=== Section Start ===

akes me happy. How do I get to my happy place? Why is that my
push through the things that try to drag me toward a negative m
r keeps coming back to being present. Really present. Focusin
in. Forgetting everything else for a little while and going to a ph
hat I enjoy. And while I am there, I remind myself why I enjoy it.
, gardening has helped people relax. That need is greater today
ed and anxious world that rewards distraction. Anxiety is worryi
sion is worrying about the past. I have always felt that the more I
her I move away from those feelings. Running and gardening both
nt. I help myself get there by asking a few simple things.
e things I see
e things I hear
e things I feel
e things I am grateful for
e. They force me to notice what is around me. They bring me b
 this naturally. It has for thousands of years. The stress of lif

=== Section End ===

• **Task to carry out**
Each entry shown above should be copied out exactly.

• **Answer for the task**
akes me happy. How do I get to my happy place? Why is that my
push through the things that try to drag me toward a negative m
r keeps coming back to being present. Really present. Focusin
in. Forgetting everything else for a little while and going to a ph
hat I enjoy. And while I am there, I remind myself why I enjoy it.
, gardening has helped people relax. That need is greater today
ed and anxious world that rewards distraction. Anxiety is worryi
sion is worrying about the past. I have always felt that the more I
her I move away from those feelings. Running and gardening both
nt. I help myself get there by asking a few simple things.
e things I see
e things I hear
e things I feel
e things I am grateful for
e. They force me to notice what is around me. They bring me b
 this naturally. It has for thousands of years. The stress of lif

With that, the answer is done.